Distilling the broader allergy experience
One word came up again and again when I asked people to describe living with food allergies: “lonely.”

Many users told me they avoid bringing up their allergies because they don’t want to be a burden, or they’ve been dismissed in the past.

When there aren’t enough shared tests and reviews to lean on, that loneliness is magnified.
Distilling the app experience
I grouped the pain points I heard into two main motivations for using Nima.

Emotional Ellies are motivated by impact. Low activity makes contributing feel pointless.

Practical Pams are motivated by confidence. Too few tests makes the app feel unreliable.

That gave me a clear design direction: make contributing feel worthwhile for Impact-driven users, and make results feel trustworthy for Confidence-driven users.
process
I mapped the contribution flow end-to-end, identified the biggest drop-off points, sketched fixes, and iterated in higher fidelity with quick feedback from the team.

We explored a few possible homes for the feature and landed on the profile as the best place.
I paired quick sketches with short “what the user is trying to do” notes so we could align on priorities before moving into high-fidelity.
why profile
The profile is where users already review their test history, so it was the natural place to turn logged tests into completed contributions.

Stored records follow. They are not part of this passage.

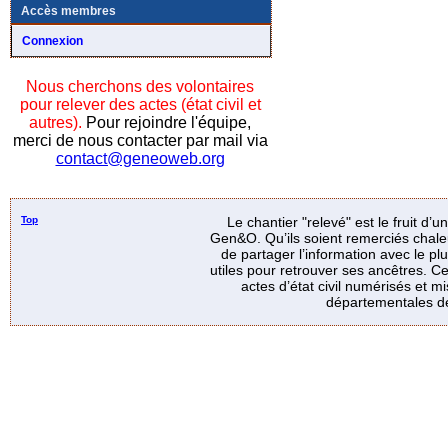
Accès membres
Connexion
Nous cherchons des volontaires
pour relever des actes (état civil et
autres).
Pour rejoindre l'équipe,
merci de nous contacter par mail via
contact@geneoweb.org
Top
Le chantier "relevé" est le fruit d’
Gen&O. Qu’ils soient remerciés chale
de partager l’information avec le p
utiles pour retrouver ses ancêtres. Ce
actes d’état civil numérisés et mi
départementales de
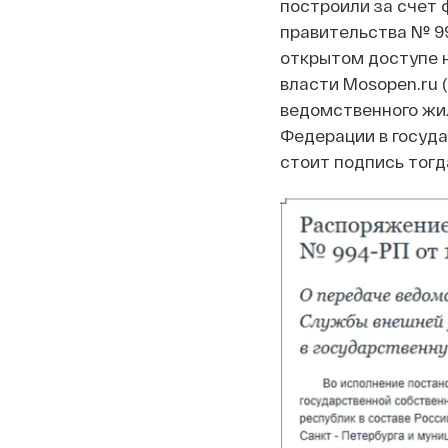
построили за счет 
правительства № 99
открытом доступе 
власти Mosopen.ru 
ведомственного жи
Федерации в госуд
стоит подпись тог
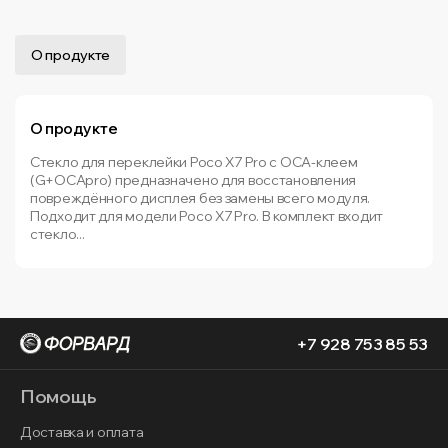
О продукте
О продукте
Стекло для переклейки Poco X7 Pro с OCA-клеем
(G+OCApro) предназначено для восстановления
повреждённого дисплея без замены всего модуля.
Подходит для модели Poco X7 Pro. В комплект входит
стекло...
+7 928 753 85 53
Помощь
Доставка и оплата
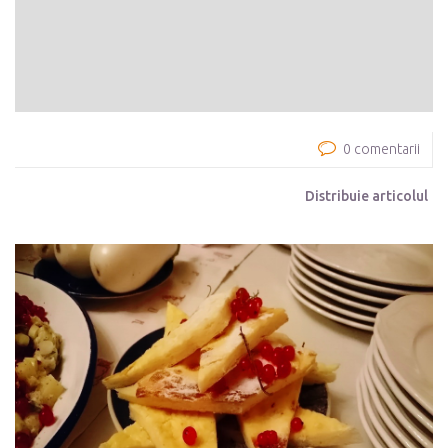
0 comentarii
Distribuie articolul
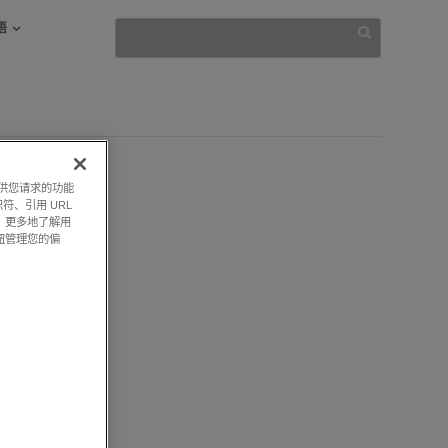
语
提供您请求的功能
符、引用 URL
，更多地了解用
钮管理您的偏
st
 5 PM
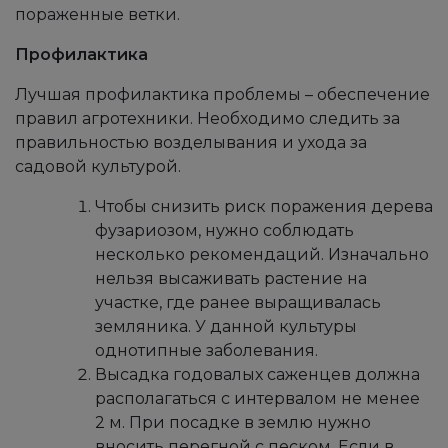
пораженные ветки.
Профилактика
Лучшая профилактика проблемы – обеспечение
правил агротехники. Необходимо следить за
правильностью возделывания и ухода за
садовой культурой.
Чтобы снизить риск поражения дерева
фузариозом, нужно соблюдать
несколько рекомендаций. Изначально
нельзя высаживать растение на
участке, где ранее выращивалась
земляника. У данной культуры
однотипные заболевания.
Высадка годовалых саженцев должна
располагаться с интервалом не менее
2 м. При посадке в землю нужно
вносить перегной с песком. Если в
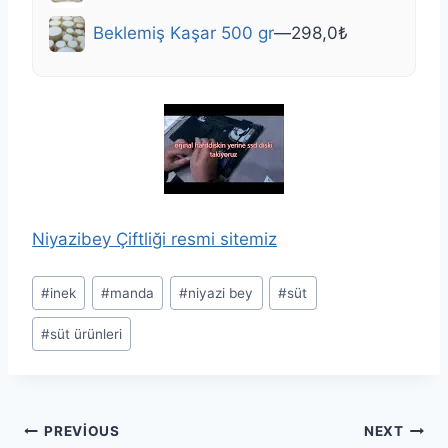
Beklemiş Kaşar 500 gr
—
298,0
₺
Niyazibey Çiftliği resmi sitemiz
Post
#
inek
#
manda
#
niyazi bey
#
süt
Tags:
#
süt ürünleri
Yazı
PREVIOUS
NEXT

We reduced the steps to finish and submit, then made that activity visible on their public profile.

The goal was simple:
remove friction to contribute, and surface activity so the product feels useful and trustworthy.
Make it easy to finish
Nudging for completion

Unfinished items are pinned to the top to prompt completion. I paired that with community-driven copy, and backed it up with visible attention markers like red dots.
Make activity visible
Signaling and encouraging engagement
As you scroll, I pin Reviews, Tests, and Bookmarks to the top so it’s always easy to switch sections. I also show counts in the tab labels (e.g., 6 Reviews) to give an immediate sense of activity and encourage people to tap in and explore.
Make it easy to scan + remember
Pinned context for scanning
I designed the list/map toggle to dock to the top once you start scrolling, so it stays reachable without taking up space.

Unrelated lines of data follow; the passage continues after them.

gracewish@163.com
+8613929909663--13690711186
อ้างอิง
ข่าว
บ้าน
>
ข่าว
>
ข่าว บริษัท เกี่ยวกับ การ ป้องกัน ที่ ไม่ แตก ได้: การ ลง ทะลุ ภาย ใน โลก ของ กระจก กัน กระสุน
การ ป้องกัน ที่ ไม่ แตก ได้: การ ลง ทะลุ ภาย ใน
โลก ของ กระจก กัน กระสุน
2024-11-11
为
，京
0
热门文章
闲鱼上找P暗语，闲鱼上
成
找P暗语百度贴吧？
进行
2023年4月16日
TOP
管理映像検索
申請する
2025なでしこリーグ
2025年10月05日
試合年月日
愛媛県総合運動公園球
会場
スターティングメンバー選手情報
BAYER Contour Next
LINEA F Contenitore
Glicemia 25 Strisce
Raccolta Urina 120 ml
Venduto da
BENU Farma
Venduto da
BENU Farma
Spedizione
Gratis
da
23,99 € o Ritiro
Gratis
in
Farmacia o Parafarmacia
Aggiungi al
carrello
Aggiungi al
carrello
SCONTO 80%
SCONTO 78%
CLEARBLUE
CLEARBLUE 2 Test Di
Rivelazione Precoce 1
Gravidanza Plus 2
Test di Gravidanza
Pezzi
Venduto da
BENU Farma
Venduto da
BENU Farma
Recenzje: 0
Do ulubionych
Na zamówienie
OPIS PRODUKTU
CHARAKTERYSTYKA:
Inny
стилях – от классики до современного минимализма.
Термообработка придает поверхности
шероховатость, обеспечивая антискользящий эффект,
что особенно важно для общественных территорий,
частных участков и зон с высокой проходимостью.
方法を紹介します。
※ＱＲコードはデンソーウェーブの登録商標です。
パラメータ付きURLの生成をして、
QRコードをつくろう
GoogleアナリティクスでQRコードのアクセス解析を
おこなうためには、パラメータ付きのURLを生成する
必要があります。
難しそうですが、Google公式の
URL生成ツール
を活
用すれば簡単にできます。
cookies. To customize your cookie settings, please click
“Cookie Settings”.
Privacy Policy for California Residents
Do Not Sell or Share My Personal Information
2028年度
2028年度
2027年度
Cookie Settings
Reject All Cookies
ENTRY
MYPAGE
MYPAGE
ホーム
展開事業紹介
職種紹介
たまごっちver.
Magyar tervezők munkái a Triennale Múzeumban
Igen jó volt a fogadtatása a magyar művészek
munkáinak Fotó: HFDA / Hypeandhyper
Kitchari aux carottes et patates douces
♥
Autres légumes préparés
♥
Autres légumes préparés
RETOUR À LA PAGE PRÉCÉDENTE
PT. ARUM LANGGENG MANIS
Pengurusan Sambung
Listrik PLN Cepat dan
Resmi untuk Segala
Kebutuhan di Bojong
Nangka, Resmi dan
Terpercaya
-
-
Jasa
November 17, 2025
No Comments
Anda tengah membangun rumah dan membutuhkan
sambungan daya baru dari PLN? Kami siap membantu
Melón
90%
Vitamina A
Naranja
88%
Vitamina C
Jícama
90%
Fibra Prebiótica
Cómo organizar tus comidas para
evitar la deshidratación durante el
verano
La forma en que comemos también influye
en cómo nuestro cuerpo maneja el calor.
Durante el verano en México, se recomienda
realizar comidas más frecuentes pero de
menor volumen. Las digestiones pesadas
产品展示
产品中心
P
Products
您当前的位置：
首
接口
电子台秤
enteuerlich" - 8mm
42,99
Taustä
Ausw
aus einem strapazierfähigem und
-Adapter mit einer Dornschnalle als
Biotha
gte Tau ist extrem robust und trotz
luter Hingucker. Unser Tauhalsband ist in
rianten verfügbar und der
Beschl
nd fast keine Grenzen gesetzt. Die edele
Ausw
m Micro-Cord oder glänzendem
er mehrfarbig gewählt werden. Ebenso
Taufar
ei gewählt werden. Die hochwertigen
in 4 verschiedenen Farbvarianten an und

I also keep the page title pinned so users always know what they’re looking at as they move through the list.
Reduced cognitive load
As the number of tests and reviews scale, the page starts to feel overcrowded. I kept each item collapsed by default and only surface the key details until someone expands it.
Collapsed (left), expanded (right).
Quick filtering
Filters make it easy to pull up relevant history, like recent gluten tests, and share a focused view of your results. This makes the profile more useful as a reference.
LIST VIEW VS MAP VIEW
I added a list/map toggle for reviews and bookmarks so users can scan fast, then use location cues on the map to fill in missed entries. Tests use the same list/map view.
testing and validation
After interviewing 10 users in person, I ran short task-based tests and in-app A/B tests to pinpoint friction in the contribution flow and evaluate key browsing patterns.
what i tested and why
Counterbalancing list vs map
I varied whether users saw list view or map view first so preferences were less likely to be driven by whichever layout appeared first.

Goal-first tasks
Instead of asking “Which view do you like?”, I gave users a concrete goal: pick a restaurant they would want to learn more about in each view. This let me evaluate the designs in a realistic decision-making context.

Reasoning after the choice
I asked users to explain why they preferred a view only after they made a selection. This helped me capture their real decision, then validate whether their reasoning matched what they normally look for when choosing a restaurant.

What I learned
Most users clicked into a restaurant page and read reviews before deciding whether to save it somewhere else (often Google Maps). When users preferred a compact view, it was usually because they only needed the result signal (happy face vs allergen icon) and the food photo up front, and everything else could be one tap deeper.
Results
Three months after launching the profile feature to beta users, active users increased by 16% and overall contributions increased by 11%.